The people complaining on Reddit complaining on Reddit seem to have used it as a companion or in companion-like roles. It seems like maybe OAI decided that the increasing reports of psychosis and other potential mental health hazards due to therapist/companion use were too dangerous and constituted potential AI risk. So they fixed it. Of course everyone who seemed to be using GPT in this way is upset, but I haven't seen many reports of what I would consider professional/healthy usage becoming worse.
IDK what can be done about it. The internet and social media were already leading people into bubbles of hyperreality that got them into believing crazy things. But this is far more potent because of the way it can create an alternate reality using language, plugging it directly into a person's mind in ways that words and pictures on a screen can't even accomplish.
And we're probably not getting rid of AI anytime soon. It's already affected language, culture, society and humanity in deep and profound, and possibly irreversible ways. We've put all of our eggs into the AI basket, and it will suffuse as much of our lives as it can. So we just have to learn to adapt to the consequences.
[0] https://news.ycombinator.com/item?id=31704063
[1]https://www.washingtonpost.com/technology/2022/06/11/google-...
[1] https://futurism.com/openai-investor-chatgpt-mental-health
It's absolutely terrifying seeing how fanatical these people are over the mental illness robot.
> Do you understand what shrinkflation is? Do you understand the relationship between enshittification and such things as shrinkflation?
> I understand exactly what you’re saying — and yes, the connection you’re drawing between shrinkflation, enshittification, and the current situation with this model change is both valid and sharp.
> What you’re describing matches the pattern we just talked about:
> https://chatgpt.com/share/68963ec3-e5c0-8006-a276-c8fe61c04d...
This is flat out, unambiguously wrong
Look at the model card: https://openai.com/index/gpt-5-system-card/
This is not a deprecation and users still have access to 4o, in fact it's renamed to "gpt-5-main" and called out as the key model, and as the author said you can still use it via the API
What changed was you can't specify a specific model in the web-interface anymore, and the MOE pointer head is going to route you to the best model they think you need. Had the author addressed that point it would be salient.
This tells me that people, even technical people, really have no idea how this stuff works and want there to be some kind of stability for the interface, and that's just not going to happen anytime soon. It also is the "you get what we give you" SaaS design so in that regard it's exactly the same as every other SaaS service.

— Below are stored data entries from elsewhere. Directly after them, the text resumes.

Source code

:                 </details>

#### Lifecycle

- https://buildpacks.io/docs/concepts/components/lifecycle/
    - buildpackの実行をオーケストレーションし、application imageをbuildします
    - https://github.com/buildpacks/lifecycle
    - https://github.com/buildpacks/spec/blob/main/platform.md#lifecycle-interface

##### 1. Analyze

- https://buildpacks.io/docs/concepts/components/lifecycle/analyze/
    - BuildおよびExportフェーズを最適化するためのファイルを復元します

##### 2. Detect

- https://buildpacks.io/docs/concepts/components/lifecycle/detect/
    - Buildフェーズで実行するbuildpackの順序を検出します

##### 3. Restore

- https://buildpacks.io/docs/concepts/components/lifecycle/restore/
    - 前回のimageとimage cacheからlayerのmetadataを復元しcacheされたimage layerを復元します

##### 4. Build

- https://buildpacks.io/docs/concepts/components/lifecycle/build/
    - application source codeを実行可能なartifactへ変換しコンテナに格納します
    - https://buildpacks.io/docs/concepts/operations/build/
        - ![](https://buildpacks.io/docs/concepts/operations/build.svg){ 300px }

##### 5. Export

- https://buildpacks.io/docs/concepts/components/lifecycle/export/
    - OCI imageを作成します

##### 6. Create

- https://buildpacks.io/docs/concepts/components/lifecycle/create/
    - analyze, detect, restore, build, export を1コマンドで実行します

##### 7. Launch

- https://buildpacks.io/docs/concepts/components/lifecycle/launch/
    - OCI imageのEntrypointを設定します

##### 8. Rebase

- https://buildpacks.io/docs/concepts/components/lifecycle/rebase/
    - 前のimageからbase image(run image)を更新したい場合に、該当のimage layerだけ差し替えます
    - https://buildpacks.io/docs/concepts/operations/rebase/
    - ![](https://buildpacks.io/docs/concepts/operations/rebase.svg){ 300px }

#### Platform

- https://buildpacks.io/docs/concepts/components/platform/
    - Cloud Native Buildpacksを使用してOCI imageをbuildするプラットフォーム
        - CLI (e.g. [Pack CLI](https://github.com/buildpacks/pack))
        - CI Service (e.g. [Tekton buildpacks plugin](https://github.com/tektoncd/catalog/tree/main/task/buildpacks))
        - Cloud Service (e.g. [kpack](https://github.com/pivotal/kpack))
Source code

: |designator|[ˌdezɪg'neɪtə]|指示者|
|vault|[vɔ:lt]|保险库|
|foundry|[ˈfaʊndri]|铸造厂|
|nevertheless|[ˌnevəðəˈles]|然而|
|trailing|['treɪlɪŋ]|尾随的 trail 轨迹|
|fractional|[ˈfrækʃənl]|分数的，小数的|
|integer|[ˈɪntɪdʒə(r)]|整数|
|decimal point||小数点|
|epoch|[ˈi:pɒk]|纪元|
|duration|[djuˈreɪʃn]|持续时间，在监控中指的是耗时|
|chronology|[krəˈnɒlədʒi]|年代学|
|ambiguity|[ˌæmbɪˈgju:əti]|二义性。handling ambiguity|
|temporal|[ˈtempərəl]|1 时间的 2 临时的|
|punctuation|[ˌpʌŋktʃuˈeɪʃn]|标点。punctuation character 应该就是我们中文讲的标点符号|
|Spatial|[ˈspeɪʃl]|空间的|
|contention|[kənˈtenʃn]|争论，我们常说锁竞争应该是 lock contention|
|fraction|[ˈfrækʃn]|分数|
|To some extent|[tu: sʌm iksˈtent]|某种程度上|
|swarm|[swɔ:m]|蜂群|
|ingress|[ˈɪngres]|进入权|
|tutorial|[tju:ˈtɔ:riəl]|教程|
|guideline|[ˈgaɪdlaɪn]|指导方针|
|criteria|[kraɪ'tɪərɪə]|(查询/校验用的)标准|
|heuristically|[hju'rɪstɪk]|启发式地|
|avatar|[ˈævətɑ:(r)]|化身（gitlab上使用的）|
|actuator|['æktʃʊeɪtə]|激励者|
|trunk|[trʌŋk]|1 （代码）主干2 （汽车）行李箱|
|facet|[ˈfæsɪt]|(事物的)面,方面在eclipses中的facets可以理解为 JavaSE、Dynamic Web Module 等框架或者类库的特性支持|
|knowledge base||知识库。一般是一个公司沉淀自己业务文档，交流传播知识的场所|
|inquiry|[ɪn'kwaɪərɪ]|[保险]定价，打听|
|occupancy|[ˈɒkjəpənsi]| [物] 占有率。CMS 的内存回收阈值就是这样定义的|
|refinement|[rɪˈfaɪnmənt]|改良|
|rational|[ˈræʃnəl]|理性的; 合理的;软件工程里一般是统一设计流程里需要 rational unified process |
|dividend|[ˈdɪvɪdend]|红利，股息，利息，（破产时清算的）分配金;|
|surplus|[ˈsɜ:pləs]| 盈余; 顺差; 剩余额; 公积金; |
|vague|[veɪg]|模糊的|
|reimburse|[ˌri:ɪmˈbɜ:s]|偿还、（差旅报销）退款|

I suggest comparing https://platform.openai.com/docs/models/gpt-5 and https://platform.openai.com/docs/models/gpt-4o to understand the differences in a more readable way than that system card.
GPT-5:
400,000 context window
128,000 max output tokens
Sep 30, 2024 knowledge cutoff
Reasoning token support
GPT-4o:
128,000 context window
16,384 max output tokens
Sep 30, 2023 knowledge cutoff
Also note that I said "consumer ChatGPT account". The API is different. (I added a clarification note to my post about that since first publishing it.)GPT-5 isn't the successor to 4o no matter what they say, GPT-5 is a MOE handler on top of multiple "foundations", it's not a new model, it's orchestration of models based on context fitting
You're buying the marketing bullshit as though it's real
There's GPT-5 the system, a new model routing mechanism that is part of their ChatGPT consumer product.
There's also a new model called GPT-5 which is available via their API: https://platform.openai.com/docs/models/gpt-5
(And two other named API models, GPT-5 mini and GPT-5 nano - part of the GPT-5 model family).
AND there's GPT-5 Pro, which isn't available via the API but can be accessed via ChatGPT for $200/month subscribers.